Transcribed page contents:

= = =

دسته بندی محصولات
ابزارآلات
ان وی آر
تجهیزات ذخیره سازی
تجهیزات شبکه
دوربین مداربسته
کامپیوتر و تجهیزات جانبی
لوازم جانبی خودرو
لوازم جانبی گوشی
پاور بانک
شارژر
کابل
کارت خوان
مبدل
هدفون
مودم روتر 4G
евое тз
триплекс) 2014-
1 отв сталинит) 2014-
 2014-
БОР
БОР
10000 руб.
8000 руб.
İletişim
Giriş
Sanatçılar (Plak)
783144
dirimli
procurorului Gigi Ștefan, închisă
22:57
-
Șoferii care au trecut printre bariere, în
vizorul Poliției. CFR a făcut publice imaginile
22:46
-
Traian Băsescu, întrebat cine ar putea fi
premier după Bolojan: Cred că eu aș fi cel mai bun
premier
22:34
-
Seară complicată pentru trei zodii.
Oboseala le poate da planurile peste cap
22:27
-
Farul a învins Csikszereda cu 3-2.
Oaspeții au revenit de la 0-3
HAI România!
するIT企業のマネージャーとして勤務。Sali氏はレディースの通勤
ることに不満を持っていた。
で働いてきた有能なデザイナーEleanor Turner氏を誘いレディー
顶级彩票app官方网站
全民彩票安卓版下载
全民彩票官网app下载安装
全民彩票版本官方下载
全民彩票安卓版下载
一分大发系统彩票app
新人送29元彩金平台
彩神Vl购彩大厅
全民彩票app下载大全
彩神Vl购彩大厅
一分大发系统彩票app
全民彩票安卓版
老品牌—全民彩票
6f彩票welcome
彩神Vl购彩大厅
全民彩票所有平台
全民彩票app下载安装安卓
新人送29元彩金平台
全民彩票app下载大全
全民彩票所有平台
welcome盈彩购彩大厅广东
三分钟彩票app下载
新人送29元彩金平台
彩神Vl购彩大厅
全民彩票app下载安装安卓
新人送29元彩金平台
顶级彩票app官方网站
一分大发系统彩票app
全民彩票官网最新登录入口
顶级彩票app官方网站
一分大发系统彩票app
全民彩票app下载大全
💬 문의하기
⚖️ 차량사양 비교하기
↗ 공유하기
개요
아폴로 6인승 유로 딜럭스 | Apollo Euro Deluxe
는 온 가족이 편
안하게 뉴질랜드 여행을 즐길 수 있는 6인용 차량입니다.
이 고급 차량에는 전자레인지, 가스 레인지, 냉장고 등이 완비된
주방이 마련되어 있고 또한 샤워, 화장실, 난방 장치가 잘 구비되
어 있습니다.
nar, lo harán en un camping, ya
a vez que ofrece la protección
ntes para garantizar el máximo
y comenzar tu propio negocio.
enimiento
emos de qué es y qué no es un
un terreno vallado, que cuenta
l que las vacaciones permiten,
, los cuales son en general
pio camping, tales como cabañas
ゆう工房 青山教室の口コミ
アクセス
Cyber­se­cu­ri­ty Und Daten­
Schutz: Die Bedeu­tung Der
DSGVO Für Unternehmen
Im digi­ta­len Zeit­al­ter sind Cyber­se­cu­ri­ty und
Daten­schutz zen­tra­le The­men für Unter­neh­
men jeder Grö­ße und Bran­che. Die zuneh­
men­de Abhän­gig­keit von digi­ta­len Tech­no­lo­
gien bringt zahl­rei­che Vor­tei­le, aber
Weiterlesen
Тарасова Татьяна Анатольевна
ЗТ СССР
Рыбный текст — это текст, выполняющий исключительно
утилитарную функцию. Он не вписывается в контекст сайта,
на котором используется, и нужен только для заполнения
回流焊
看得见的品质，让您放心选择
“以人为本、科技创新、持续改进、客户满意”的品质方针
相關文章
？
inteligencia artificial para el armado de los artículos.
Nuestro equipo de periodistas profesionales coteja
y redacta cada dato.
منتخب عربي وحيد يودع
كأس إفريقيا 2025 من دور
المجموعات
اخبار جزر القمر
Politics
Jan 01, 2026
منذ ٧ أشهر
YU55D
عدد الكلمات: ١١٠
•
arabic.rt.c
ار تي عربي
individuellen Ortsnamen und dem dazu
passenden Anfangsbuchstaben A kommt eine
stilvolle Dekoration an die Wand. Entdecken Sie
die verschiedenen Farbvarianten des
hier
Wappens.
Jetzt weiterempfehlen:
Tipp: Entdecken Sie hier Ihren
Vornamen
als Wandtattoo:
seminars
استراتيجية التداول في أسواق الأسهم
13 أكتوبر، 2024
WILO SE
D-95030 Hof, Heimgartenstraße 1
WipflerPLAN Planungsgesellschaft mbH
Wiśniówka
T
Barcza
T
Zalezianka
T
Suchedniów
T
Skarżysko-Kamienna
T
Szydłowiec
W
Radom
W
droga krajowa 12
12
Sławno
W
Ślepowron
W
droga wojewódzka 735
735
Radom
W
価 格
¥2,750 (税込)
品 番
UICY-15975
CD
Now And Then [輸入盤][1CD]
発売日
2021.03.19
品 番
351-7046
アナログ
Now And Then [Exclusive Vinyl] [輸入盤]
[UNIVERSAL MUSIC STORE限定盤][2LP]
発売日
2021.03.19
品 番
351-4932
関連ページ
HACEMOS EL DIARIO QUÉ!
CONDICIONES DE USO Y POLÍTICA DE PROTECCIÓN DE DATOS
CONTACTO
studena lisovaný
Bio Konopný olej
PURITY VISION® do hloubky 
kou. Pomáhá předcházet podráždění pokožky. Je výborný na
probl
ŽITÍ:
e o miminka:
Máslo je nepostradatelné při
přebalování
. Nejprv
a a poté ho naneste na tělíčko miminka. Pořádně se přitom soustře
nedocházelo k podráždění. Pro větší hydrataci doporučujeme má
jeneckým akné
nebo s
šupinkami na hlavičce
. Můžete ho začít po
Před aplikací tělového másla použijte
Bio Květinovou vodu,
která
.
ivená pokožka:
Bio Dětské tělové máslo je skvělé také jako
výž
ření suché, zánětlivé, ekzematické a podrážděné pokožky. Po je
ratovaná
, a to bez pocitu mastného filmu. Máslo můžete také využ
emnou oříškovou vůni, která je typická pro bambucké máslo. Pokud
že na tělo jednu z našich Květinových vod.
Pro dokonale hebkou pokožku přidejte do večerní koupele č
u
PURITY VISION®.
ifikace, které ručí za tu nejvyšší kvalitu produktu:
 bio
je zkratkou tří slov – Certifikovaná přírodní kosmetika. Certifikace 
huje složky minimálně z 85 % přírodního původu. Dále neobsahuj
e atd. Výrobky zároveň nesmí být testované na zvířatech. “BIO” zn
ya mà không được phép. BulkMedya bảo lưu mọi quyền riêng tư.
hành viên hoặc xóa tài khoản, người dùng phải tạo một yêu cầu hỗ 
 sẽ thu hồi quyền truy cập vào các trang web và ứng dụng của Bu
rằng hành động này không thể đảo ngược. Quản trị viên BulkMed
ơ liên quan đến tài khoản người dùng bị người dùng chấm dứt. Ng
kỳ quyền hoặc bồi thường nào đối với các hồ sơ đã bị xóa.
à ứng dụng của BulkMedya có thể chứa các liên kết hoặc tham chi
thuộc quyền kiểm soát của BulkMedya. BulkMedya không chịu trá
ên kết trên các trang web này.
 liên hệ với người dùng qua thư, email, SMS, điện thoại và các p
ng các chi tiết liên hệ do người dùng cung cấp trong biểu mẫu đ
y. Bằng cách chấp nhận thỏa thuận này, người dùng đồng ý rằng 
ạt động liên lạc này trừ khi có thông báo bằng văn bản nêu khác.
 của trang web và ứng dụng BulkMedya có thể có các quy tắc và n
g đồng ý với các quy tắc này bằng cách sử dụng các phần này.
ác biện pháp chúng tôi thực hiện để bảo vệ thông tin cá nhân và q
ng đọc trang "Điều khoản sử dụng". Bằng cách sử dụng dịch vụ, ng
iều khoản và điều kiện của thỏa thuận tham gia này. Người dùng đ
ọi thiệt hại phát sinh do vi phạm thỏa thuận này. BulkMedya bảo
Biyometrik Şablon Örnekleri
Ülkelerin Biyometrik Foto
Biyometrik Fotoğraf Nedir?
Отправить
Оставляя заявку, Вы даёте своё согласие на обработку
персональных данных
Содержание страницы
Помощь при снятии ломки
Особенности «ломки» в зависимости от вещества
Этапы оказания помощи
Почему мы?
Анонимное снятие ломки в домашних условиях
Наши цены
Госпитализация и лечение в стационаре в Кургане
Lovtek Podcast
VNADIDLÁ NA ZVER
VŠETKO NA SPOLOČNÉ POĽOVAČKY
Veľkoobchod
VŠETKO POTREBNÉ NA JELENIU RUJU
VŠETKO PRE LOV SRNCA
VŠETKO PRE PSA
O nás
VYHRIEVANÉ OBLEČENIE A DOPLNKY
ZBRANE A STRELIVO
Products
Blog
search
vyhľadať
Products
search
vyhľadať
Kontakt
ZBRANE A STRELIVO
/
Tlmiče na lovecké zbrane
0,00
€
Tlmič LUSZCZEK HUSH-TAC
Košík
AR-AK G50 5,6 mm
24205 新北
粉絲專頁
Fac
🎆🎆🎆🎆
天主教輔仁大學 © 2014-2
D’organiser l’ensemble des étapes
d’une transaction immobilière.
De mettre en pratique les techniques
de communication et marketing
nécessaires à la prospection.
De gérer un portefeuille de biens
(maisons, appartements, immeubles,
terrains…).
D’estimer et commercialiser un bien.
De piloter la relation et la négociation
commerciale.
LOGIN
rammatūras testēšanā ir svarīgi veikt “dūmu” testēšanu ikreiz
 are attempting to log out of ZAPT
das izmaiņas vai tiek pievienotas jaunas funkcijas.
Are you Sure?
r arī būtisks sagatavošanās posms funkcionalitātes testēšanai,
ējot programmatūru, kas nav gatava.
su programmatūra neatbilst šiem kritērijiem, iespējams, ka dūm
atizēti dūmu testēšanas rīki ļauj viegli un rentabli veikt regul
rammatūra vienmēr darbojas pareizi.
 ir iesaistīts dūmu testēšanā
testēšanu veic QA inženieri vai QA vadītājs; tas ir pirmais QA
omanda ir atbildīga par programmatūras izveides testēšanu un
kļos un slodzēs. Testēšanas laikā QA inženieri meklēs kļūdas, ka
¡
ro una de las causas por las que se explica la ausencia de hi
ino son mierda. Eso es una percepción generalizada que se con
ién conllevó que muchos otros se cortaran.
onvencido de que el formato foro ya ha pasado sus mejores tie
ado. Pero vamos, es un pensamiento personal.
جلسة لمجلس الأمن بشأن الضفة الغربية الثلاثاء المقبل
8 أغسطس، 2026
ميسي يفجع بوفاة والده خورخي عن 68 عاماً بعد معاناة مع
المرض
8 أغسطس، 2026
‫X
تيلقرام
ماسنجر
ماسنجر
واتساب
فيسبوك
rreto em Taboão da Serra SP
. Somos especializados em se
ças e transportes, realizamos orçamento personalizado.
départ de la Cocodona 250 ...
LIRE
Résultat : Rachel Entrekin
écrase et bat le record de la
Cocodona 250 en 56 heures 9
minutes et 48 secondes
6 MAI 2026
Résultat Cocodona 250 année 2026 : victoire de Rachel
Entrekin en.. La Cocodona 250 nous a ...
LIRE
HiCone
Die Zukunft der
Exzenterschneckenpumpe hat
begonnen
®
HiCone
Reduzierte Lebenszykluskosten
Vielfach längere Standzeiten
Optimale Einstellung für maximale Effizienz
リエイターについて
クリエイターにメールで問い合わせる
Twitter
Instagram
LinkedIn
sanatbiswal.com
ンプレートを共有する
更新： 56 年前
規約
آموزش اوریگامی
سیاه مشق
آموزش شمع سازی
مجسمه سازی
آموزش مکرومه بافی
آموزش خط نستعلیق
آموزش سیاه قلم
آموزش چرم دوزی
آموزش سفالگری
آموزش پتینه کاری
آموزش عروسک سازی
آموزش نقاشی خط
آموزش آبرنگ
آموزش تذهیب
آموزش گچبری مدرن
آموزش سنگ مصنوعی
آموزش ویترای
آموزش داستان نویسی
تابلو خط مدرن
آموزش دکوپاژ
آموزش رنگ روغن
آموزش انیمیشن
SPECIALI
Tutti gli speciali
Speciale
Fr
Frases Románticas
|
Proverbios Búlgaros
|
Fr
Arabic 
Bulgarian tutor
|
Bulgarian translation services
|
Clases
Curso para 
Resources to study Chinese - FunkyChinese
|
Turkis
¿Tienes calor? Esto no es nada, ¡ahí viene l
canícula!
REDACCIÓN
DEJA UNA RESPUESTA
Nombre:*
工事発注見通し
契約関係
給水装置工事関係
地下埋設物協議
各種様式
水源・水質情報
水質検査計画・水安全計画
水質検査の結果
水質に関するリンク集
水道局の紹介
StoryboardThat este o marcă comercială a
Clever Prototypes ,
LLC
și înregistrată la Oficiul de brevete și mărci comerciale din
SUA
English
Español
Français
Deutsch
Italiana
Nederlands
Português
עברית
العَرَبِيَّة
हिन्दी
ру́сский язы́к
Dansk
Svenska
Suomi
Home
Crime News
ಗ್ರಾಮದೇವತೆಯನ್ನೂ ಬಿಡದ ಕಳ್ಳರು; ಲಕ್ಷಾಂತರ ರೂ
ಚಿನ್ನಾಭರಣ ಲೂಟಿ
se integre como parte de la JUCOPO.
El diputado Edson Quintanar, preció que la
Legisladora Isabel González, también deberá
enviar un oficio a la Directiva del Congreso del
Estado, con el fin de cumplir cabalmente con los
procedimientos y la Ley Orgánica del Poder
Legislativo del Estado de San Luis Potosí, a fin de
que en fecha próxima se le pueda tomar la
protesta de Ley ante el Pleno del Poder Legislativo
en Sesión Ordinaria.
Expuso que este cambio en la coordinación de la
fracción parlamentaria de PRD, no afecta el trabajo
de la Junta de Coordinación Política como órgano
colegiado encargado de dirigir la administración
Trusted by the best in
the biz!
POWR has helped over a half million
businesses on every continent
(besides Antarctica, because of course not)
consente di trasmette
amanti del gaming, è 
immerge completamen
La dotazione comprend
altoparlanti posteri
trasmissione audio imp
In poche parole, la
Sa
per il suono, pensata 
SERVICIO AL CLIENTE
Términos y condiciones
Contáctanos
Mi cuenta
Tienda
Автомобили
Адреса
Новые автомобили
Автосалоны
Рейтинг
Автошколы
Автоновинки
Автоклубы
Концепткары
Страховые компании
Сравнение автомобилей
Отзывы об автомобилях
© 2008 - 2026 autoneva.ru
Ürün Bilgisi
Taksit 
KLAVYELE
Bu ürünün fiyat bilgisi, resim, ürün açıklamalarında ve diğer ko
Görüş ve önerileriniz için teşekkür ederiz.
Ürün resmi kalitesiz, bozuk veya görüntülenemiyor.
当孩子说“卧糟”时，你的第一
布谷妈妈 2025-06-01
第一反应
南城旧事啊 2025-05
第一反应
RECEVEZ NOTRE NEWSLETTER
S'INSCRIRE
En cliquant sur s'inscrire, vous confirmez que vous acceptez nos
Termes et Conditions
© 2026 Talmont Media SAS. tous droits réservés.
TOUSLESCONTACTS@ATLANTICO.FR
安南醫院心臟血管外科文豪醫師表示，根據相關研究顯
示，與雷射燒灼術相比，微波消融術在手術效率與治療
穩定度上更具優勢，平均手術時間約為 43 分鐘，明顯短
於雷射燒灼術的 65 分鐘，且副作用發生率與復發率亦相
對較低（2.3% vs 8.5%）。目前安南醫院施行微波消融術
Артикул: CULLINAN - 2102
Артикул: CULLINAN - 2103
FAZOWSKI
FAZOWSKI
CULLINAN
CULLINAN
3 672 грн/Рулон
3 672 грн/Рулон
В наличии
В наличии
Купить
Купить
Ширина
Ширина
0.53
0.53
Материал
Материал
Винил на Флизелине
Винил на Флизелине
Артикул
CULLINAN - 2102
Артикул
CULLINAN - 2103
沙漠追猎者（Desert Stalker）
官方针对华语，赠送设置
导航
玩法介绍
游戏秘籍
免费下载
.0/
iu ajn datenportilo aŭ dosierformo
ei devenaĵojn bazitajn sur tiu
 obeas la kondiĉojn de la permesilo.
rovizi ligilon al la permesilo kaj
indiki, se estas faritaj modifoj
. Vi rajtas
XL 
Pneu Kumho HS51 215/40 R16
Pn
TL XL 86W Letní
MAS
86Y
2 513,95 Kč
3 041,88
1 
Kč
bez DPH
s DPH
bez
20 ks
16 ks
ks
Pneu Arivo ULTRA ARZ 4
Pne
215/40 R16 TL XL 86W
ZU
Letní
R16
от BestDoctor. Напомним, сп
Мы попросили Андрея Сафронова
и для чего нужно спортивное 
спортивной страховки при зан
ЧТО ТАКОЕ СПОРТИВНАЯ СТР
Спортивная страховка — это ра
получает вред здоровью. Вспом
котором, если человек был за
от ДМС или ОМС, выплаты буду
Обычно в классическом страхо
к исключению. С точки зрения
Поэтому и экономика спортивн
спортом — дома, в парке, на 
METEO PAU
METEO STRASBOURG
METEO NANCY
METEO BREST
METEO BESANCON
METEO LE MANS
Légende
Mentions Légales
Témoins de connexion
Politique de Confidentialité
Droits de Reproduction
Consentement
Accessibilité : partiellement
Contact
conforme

= = =

In the records above, how many lines contain the string "Артикул"? Only that number should be written.

Answer area:
4